Let’s just say that neither of my children stopped needing support when they were eighteen.
As parents, we get the wonderful moments–my husband and I went through our family photos last night, pulling out photos of our graduating daughter to make a slide show for her graduation party. We found evidence of lots and lots of wonderful, joyful moments. She’s a beautiful girl and was a beautiful, expressive, wonderful child.
She also gave her father and I fits.
We parents also get the angry, rejecting child moments when our children grapple with the challenges of growing up. This doesn’t mean they don’t love us, but metaphorically running beside the bicycle as they learn to head off on their own–it can be tiring. So prepare your children. It’s in the nature of this world that you will not be with them always. Sooner or later, your kids need to fly on their own.
One of the smartest things my husband and I did was to teach our daughters to drive stick shift. I’ve always enjoyed sporty cars, but the bigger issue here was for them to be prepared. A girl I knew grew up to marry a guy and they had only one standard shift vehicle–which she could not drive. When my daughters’ got cars–for which they each paid half–they got manual transmission cars. They worked for others when they could grew old enough to legally do this.
Work helps us realize what we want in life. When my then thirteen year-old daughter worked with her dad on fixing the plumbing under an old building, she came home covered in mud. She stopped inside the kitchen door and said, “Well, now I know I do not want to be a plumber.”
Learning what career is preferred can be a hard road for some. Kids who start working early have a better chance of discovering the path they prefer.
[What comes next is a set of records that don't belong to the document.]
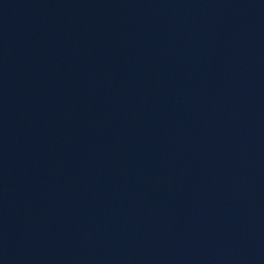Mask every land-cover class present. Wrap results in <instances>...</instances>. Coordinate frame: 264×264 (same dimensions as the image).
I'll return each mask as SVG.
<instances>
[{
    "label": "water",
    "instance_id": "1",
    "mask_svg": "<svg viewBox=\"0 0 264 264\" xmlns=\"http://www.w3.org/2000/svg\"><path fill=\"white\" fill-rule=\"evenodd\" d=\"M0 264H264V0H0Z\"/></svg>",
    "mask_w": 264,
    "mask_h": 264
}]
</instances>
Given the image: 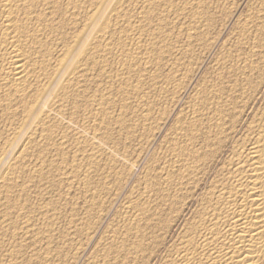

My mud-covered, non-plumber daughter stayed in school and is becoming an ER doctor.
As Mother’s Day approaches, lots of flowers will be bought. I was gifted with some myself. But we parents need to remember that our job is not only to tolerate the rough moments. We need to use these to help our kids realize they can handle the difficult stuff. We need to believe in them.
We need to keep them from running into traffic when they’re young, but we don’t need to shelter them from any reality they can handle. It’s not fair. Even though we want to remain ever-valuable and ever-important, we need to let ourselves become less important as they grow to adulthood.
I had a blinding moment of realization when my eldest daughter was very young. I sat with her on the carpeted floor in her bedroom and watched as she started to crawl–away from me. This is the job. We help them get stronger. We believe in them…and one day they’ll do great on their own.
That doesn’t mean our kids stop loving us, just because they stop needing us. I got a Mother’s Day gift from my daughters with a card that read “Thanks for choosing to be a parent.” They’re right. I did become a parent by very specific choice.
It’s all about love, in the biggest definition.